De in Beveren-Leie geboren priester-taalgeleerde blijft 120 jaar na zijn overlijden niet alleen in de herinnering voor zijn "Westvlaamsch Idioticon", maar hij liet ons ook als dichter en kruidenkundige pareltjes na. Over deze "grote Westvlaming" verscheen in 1985 een 79-blz. tellende bijdrage van Michel Debrouwere en Etienne Ducatteeuw in het 13e jaarboek, dat de Geschied- en Heemkundige Kring "De Gaverstreke" van Waregem en omliggende momenteel opnieuw in de aandacht wil brengen. De Heemkring vond bij zijn recente inventarisatie nog een voorraad van deze oude jaarboeken terug en wil deze zien verhuizen naar de boekenrekken van geïnteresseerden.
Leonard De Bo werd op 27 september 1826 geboren in Beveren-Leie, waar hij zijn jeugd doorbracht.
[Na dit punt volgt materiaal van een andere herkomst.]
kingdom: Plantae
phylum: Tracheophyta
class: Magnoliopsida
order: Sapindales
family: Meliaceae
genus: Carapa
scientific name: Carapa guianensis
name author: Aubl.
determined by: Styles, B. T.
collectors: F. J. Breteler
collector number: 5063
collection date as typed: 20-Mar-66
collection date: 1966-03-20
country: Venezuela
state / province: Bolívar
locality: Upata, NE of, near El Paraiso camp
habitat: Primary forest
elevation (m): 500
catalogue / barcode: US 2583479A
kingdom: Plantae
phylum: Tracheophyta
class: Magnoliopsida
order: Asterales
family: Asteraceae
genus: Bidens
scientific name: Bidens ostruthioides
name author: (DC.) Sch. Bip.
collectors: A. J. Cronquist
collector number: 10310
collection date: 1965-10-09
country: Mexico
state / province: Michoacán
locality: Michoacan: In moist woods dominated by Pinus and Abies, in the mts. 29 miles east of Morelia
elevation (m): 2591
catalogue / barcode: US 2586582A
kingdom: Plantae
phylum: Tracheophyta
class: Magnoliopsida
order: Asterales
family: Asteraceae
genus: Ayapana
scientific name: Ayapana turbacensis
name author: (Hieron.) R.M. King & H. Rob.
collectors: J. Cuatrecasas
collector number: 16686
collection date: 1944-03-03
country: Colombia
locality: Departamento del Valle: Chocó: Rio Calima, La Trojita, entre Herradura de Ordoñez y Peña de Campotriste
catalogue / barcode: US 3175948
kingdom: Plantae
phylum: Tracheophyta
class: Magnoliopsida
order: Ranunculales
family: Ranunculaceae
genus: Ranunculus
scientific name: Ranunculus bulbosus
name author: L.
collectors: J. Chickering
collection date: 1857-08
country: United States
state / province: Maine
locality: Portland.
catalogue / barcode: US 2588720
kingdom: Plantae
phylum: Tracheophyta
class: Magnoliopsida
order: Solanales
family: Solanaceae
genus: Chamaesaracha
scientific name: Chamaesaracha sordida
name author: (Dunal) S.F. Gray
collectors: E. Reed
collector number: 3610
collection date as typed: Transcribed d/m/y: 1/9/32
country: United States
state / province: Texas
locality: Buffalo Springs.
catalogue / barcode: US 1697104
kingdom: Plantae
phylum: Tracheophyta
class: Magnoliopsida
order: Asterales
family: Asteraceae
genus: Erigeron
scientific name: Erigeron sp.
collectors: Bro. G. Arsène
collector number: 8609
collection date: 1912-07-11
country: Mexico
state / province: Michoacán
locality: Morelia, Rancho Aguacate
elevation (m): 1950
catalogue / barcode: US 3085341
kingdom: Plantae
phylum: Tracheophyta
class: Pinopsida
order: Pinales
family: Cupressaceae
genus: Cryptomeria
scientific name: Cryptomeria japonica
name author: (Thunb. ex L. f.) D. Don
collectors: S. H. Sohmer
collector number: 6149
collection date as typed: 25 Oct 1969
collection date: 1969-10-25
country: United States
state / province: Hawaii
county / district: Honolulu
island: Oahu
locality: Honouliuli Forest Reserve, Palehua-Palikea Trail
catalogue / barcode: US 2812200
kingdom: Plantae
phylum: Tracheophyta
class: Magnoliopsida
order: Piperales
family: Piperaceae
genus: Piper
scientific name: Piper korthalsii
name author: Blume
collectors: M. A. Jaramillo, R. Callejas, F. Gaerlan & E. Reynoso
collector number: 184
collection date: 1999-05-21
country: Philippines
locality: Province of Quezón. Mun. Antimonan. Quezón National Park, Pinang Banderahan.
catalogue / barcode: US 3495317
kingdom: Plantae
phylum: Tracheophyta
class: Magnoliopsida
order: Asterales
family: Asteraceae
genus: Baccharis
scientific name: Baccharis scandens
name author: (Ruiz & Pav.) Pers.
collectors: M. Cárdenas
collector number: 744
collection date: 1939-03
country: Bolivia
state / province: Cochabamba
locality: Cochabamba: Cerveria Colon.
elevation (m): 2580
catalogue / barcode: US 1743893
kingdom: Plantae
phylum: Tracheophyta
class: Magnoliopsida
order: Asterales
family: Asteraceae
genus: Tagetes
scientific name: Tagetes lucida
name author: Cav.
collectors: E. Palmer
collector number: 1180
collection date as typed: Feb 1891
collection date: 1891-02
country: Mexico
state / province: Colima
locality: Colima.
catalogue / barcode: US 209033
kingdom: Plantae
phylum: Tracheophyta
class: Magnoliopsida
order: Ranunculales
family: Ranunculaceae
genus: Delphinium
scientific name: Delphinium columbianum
Hij was de oudste van vijf met vier zusters. De ouderlijke hofstede stond daar op de wijk De Rode Poort, ten zuiden van de nog met bomen omzoomde Gentse Steenweg. Al tijdens zijn studies, waarin hij toch telkens de primus van de klas was, werd hij gepassioneerd voor buitenschoolse interesses. In Tielt ging zijn belangstelling uit naar de sterrenwereld. Nadien op het seminarie in Brugge ging hij op jacht naar voorden en uitdrukkingen, zoals ze nog leefden bij de gewone Westvlaamse volksmens. Al was dat aanvankelijk niet de bedoeling zou zijn verzameling uiteindelijk worden gepubliceerd als "Westvlaamsch Idioticon".
Leonard-Lodewijk De Bo werd op zaterdag 15 maart 1851 tot priester gewijd door Mgr. Malou, bisschop van Brugge. Na enkele maanden hulppriester in Assebroek werd hij in september 1851 aangesteld als leraar aan het Sint-Lodewijk-college te Brugge. Het werden 22 vruchtbare jaren als opvoeder in de poësis en retorica. "Papa De Bo" was hij voor de studenten, een naam die spreekt van genegenheid en vertrouwen tegelijk. Het was iemand die precies wist tot waar de mogelijkheden van elk van zijn leerlingen reikten en die niet rustte vooraleer die mogelijkheden terdege aangesproken waren.
De Bo stond niet alleen met zijn belangstelling voor het eigen dialect, wat vanaf 1849 resulteerde in congressen der Nederlandse Taal- en Letterkunde. Hij zag de noodzaak om een Westvlaams Idioticon samen te stellen, om de oude woorden voor onderhang te behoeden en ze binnen te loodsen in een Algemeen Nederlands Woordenboek. Hugo Verriest en Guido Gezelle hebben elk ergens geschreven dat de lastige arbeid, die aan de publicatie van het "Westvlaams Idioticon" voorafging de dood heeft betekent voor de auteur.
De eerste aflevering kwam uit in 1870 bij Beyaert-Defoort in Brugge en gedrukt bij E. Gaillard , een oud-leerling van De Bo. In 1973 verscheen de laatste aflevering van het "Westvlaamsch Idioticon" met in totaal meer dan 28.000 Westvlaamse woorden over 1500 bladzijden. Het Idioticon kostte toen 35 frank. Van 1890 tot 1892 volgde een heruitgave van E.H. Jozef Samyn in Menen. De uitgeverij Familia et Patria uit Handzame zorgde voor fotografische herdrukken in 1970 en 1976.
Reeds een maand na zijn overlijden had onder impuls van het Davidsfonds en Guido Gezelle reeds een grootse De Bo herdenking plaats in Tielt. In Poperinge kwam een monumentale grafkelder en op 24 augustus 1913 had daar als herdenking een algemene Landdag van het Davidsfonds plaats. Op 8 september 1935 werd in zijn geboortedorp Beveren-Leie de vijftigste verjaring van zijn afsterven herdacht. Er werd dan onder impuls van Leon Defraeye een gedenkplaat aangebracht aan de gevel van zijn geboortehuis. De Beverse Heemkundige Kring "De Clocke" en het Davidsfonds herdachten in 1976 zijn 150ste geboortejaar met de onthulling van een gedenkteken aan de kerk in Beveren-Leie. Het in 1985 uitgegeven 13e jaarboek van De Gaverstreke mag ondermeer voor de bijdrage over Deken De Bo niet ontbreken in uw boekenkast.